The objective of DNS spoofing is to infect a DNS server and change its address records with those of a bad actor’s site. That site looks and feels like the real one, but it is a fake copy. 

The users are deceived that the traffic is oriented to the right site. When users reach this malicious destination, they are pushed to share sensitive personal or banking information.

DNS spoofing attack often happens with banking services. Imagine if you are redirected to a site that looks the same as Paypal.com, but the domain is Pay-pal.com. If you are not paying attention to the address bar, you can be cheated, and you can lose money.

DNS tunneling

DNS tunneling takes advantage of the DNS to tunnel malware or malicious data on a client-server model. Users can’t realize they are communicating with an infected server and get malicious code in the form of DNS queries.

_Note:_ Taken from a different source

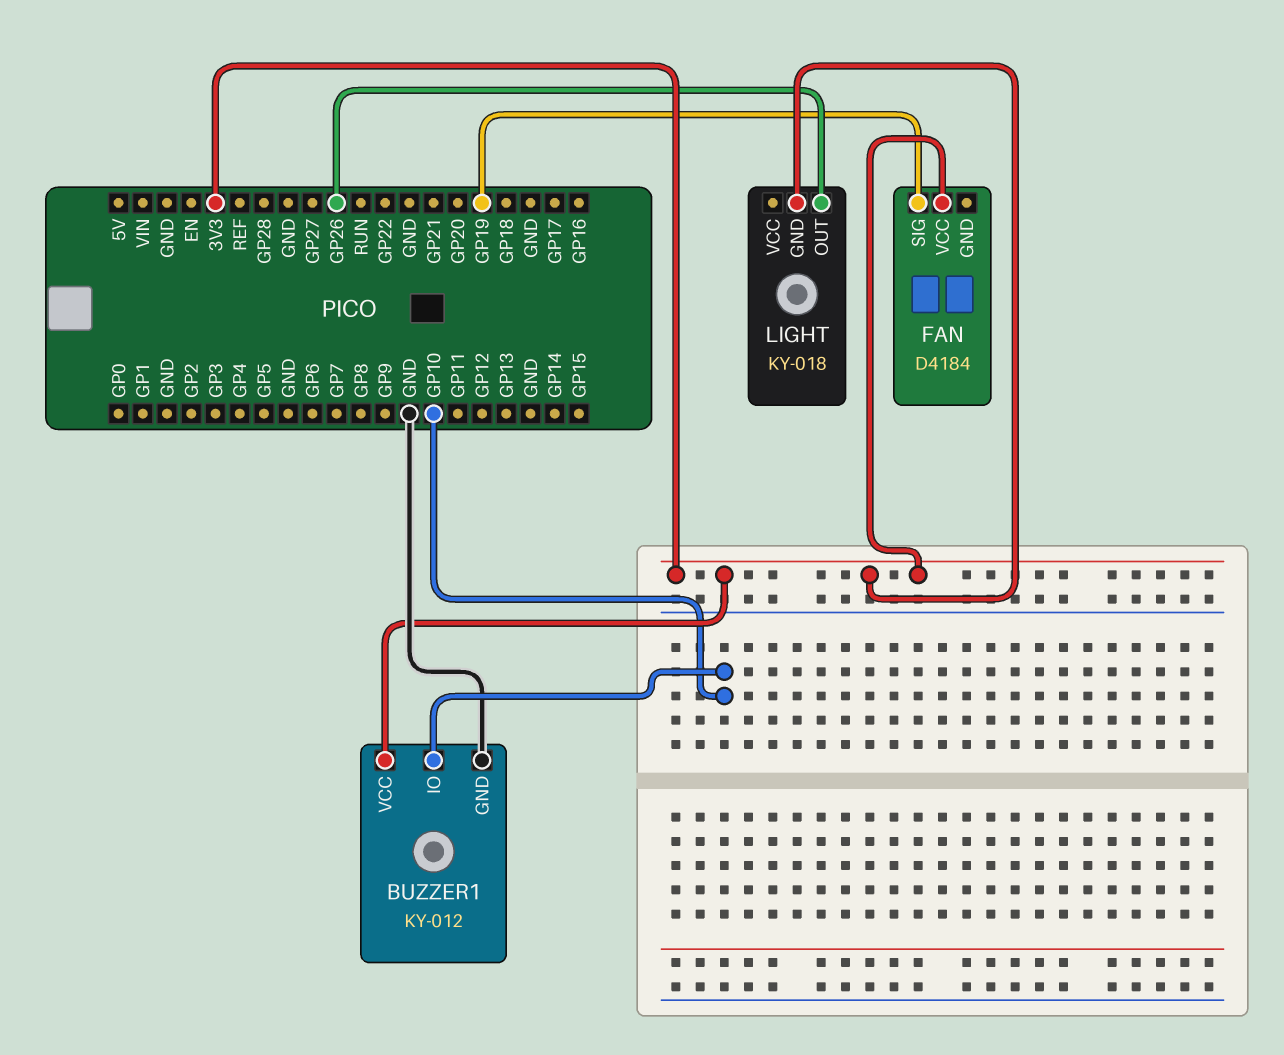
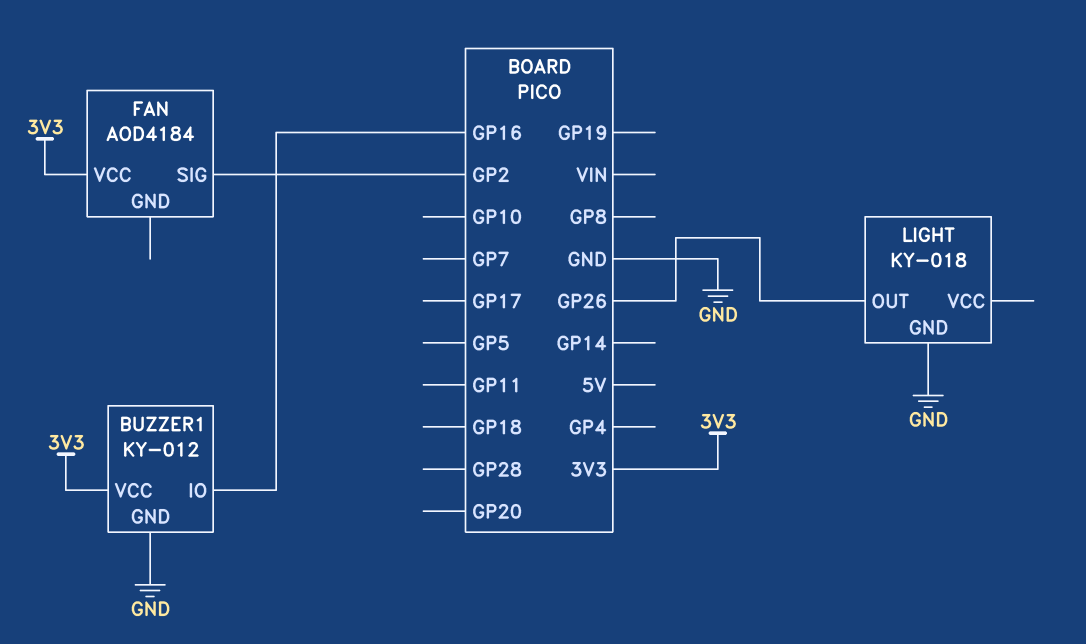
BUZZER1 pin IO: GP10 -> GP16
FAN: D4184 -> AOD4184
FAN pin SIG: GP19 -> GP2
LIGHT pin GND: 3V3 -> GND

Usually, a criminal registers a domain name. Its server points to a server controlled by this attacker where he or she has already installed tunneling malware (software). Once a user sends a DNS request, the DNS resolver routes it to the criminal’s server. The user (victim) and the attacker get connected through the DNS resolver. The tunnel is made, and it can be used to steal important information or more malicious objectives. 

DNS amplification attack

Let’s start with a reference so that we can explain this attack. The popular DoS and DDoS attacks shared the same objective, to deny the service of a network, website, or computer’s resources to users. Commonly, to get it, criminals flood a DNS server (victim) with huge amounts of traffic. While a DoS can get its purpose using a source of traffic, a DDoS can use millions of worldwide sources (bots) and amplify them to overwhelm its victim.

A DNS amplification attack follows this pattern. It exploits vulnerabilities in the DNS by sending huge numbers of forged DNS requests for multiple DNS records to DNS resolvers. The answer will get multiplied by the number of DNS records requested. The massive response aims to overwhelm and shut down a server.

DNS rebinding

A DNS rebinding attack is a way to manipulate the DNS resolution of domain names. A malicious web page makes users run a client-side script that will attack computers elsewhere on the network. The same-origin policy forces browsers to give access to the content only to the host that created the script. This attack violates this policy and exploits the system by abusively resolving domain names. The browser communicates with remote servers that it shouldn’t exchange data with.

Suggested article: Detailed guide of how DNSSEC works

Conclusion

Remember this list of common DNS attacks. If you know the threat, you can shield your business more effectively!